[Start of Attachment]

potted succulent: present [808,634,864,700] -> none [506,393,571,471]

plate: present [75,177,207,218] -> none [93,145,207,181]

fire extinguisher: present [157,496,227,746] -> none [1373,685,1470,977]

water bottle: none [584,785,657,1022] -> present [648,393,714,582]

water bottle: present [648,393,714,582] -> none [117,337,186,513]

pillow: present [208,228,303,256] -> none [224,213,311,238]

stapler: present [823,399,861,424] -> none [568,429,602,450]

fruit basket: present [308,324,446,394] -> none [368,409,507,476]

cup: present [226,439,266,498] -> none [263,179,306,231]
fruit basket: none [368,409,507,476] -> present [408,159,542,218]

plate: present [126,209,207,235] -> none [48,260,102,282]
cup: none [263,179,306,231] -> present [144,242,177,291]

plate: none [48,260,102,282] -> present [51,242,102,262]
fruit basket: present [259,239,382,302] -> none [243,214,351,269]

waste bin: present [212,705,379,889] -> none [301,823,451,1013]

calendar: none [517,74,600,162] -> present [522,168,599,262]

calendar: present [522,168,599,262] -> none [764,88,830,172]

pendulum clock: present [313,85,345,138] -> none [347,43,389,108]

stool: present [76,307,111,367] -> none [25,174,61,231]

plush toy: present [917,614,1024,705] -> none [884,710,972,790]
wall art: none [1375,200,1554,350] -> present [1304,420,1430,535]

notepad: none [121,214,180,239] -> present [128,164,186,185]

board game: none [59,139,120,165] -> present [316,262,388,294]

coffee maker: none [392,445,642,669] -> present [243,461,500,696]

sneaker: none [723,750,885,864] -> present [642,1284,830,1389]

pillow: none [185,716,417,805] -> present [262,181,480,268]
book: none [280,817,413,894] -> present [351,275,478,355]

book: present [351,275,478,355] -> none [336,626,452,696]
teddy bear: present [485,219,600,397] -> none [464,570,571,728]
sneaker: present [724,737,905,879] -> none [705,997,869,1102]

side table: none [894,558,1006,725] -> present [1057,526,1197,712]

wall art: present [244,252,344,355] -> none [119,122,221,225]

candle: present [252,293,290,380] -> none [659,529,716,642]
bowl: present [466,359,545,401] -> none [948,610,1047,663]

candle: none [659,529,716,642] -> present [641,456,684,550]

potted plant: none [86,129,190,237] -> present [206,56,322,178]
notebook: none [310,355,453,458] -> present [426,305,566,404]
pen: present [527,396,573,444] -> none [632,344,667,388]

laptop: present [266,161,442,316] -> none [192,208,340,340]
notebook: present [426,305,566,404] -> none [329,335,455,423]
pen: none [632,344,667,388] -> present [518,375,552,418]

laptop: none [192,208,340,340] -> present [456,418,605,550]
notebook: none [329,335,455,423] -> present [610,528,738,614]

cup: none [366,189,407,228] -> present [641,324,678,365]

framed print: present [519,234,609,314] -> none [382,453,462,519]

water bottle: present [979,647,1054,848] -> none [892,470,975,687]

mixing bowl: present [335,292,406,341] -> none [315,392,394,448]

[End of Attachment]

Please copy each line of the records above that holds the word "fruit".

fruit basket: present [308,324,446,394] -> none [368,409,507,476]
fruit basket: none [368,409,507,476] -> present [408,159,542,218]
fruit basket: present [259,239,382,302] -> none [243,214,351,269]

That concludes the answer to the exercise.